Our very first location was at a fine restaurant in Devon called the Horn of Plenty and it was run by Sonia Stevenson, a lively woman with a cut-glass accent and a deep passion for food. She said she first wanted to be a cook when she started to make mud pies with her friends as a child. An assistant producer at Plymouth, Jeremy Mills, suggested we shoot there because of her formidable reputation as a cook.
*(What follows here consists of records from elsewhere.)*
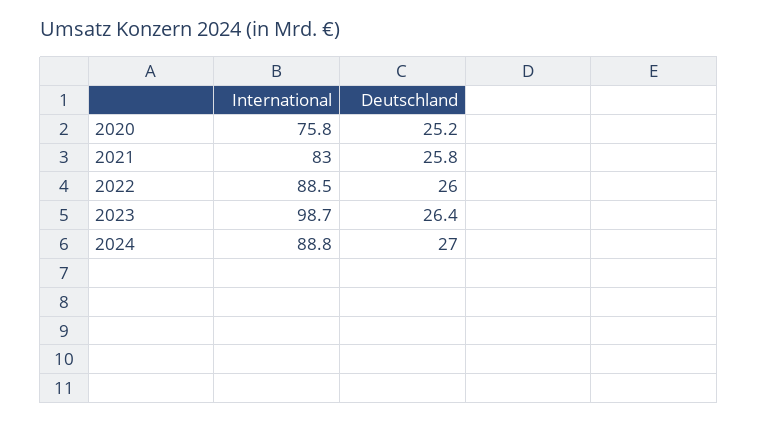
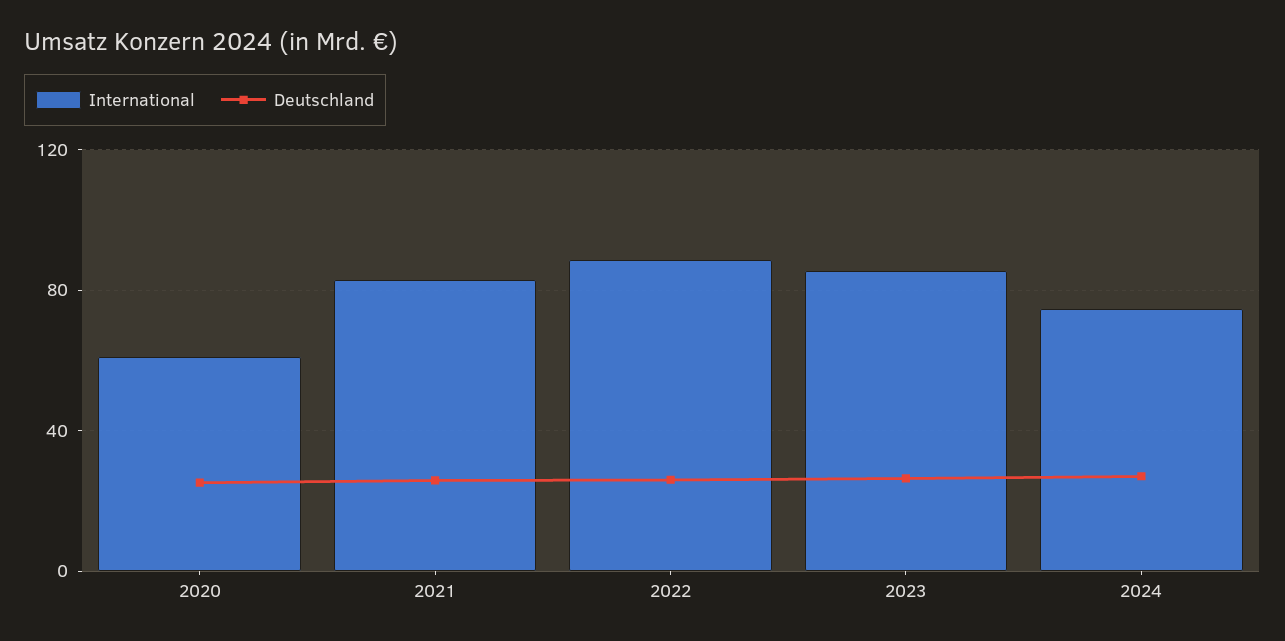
  {
    "International": {
-     "2020": 75.8,
+     "2020": 60,
      "2021": 83,
      "2022": 88.5,
-     "2023": 98.7,
+     "2023": 85,
-     "2024": 88.8
+     "2024": 75
    },
    "Deutschland": {
      "2020": 25.2,
      "2021": 25.8,
      "2022": 26,
      "2023": 26.4,
      "2024": 27
    }
  }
Floyd and I drove through the high hedgerows of Devon to the restaurant. Bluebells, red campions and primroses lined the way as we crunched over the gravel that led to the entrance of this imposing Victorian house. Sonia was waiting on the front steps dressed in her chef ’s whites and looking very professional. Warming to the theme of our programme, she said she had chosen to cook hake in a lemon and butter sauce because the Spanish were nicking all these lovely fish from around our coasts and she wanted to show people how good they were. Splendid, said Floyd, rubbing his hands together.

We started to film and suddenly I realized why, until now, all those cookery shows had been recorded in a studio. With four cameras or so you can have a whole assortment of shots, from close-ups of the ingredients to a wide angle of the kitchen, as well as mid-shots of the cook and guest. But where was my one camera supposed to be looking? At Floyd’s face? At his hands? In the cooking pot? Where? The film was rolling through and I kept it on a shot wide enough to see Keith and Sonia plus the fish and the other ingredients. I think I had a touch of ‘rabbit in the headlights’ syndrome.
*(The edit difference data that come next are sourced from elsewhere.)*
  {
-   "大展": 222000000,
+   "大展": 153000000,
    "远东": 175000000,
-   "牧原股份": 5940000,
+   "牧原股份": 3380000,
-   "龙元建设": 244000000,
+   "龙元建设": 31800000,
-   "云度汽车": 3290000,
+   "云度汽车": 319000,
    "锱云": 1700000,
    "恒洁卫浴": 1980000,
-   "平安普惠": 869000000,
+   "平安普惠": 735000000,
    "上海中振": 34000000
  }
Apart from making a very short item with Floyd cooking his rabbit dish, I’d never done anything like this before. Fortunately I was saved by the cameraman, Malcolm Baldwin, suggesting that it would be quite a good idea to cut at this point and set up a closer shot of the subject, which was the fish. ‘Ah! I get it,’ I thought, as Sonia started to cut the hake into cutlets—but what happens next? It was a bit like a jigsaw puzzle, except you had to saw out the pieces personally before you began.
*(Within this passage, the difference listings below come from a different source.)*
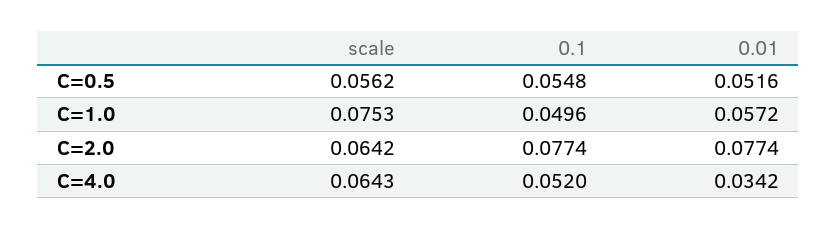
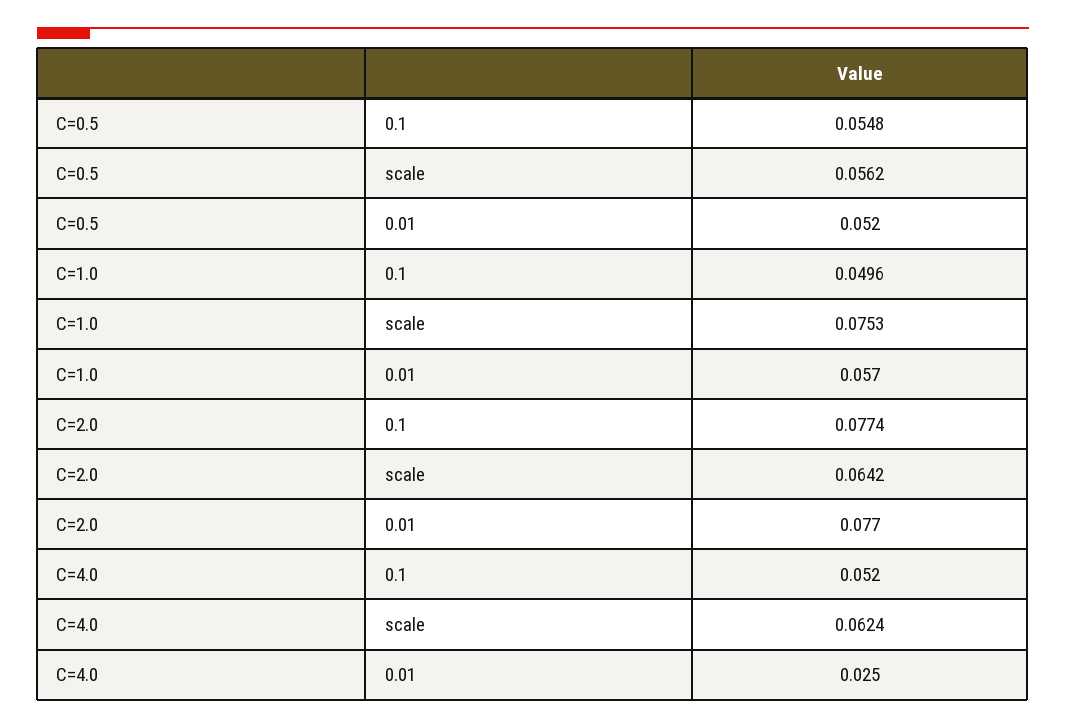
  {
    "scale": {
      "C=0.5": 0.0562,
      "C=1.0": 0.0753,
      "C=2.0": 0.0642,
-     "C=4.0": 0.0643
+     "C=4.0": 0.0624
    },
    "0.1": {
      "C=0.5": 0.0548,
      "C=1.0": 0.0496,
      "C=2.0": 0.0774,
      "C=4.0": 0.052
    },
    "0.01": {
      "C=0.5": 0.0516,
      "C=1.0": 0.0572,
      "C=2.0": 0.0774,
-     "C=4.0": 0.0342
+     "C=4.0": 0.025
    }
  }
Day one of a new series, and technically I wasn’t up to it: it was a pretty cathartic moment for me. I could tell by the way Floyd was looking at me that he knew I’d lost the plot. I could feel the respect levels plummeting and I thought to myself, ‘I wish I hadn’t done this. I wish I hadn’t done this.’ A director has to be in charge, or everything spirals out of control.

I learnt a set of valuable lessons that day and they are: do a thorough ‘recce’ of the location; discuss in detail the actual cooking process, something you should be able to commit to memory; and make sure there’s another stand-in fish and duplicate ingredients so that you can film all the close-ups of the cooking process in beautiful back-lit photography later on. Also, if the camera is stuck on a tripod, there is very little it can do, whereas if it is handheld it becomes the viewer’s eager eye. I just wish someone had told me before. It would have saved so much pain and angst.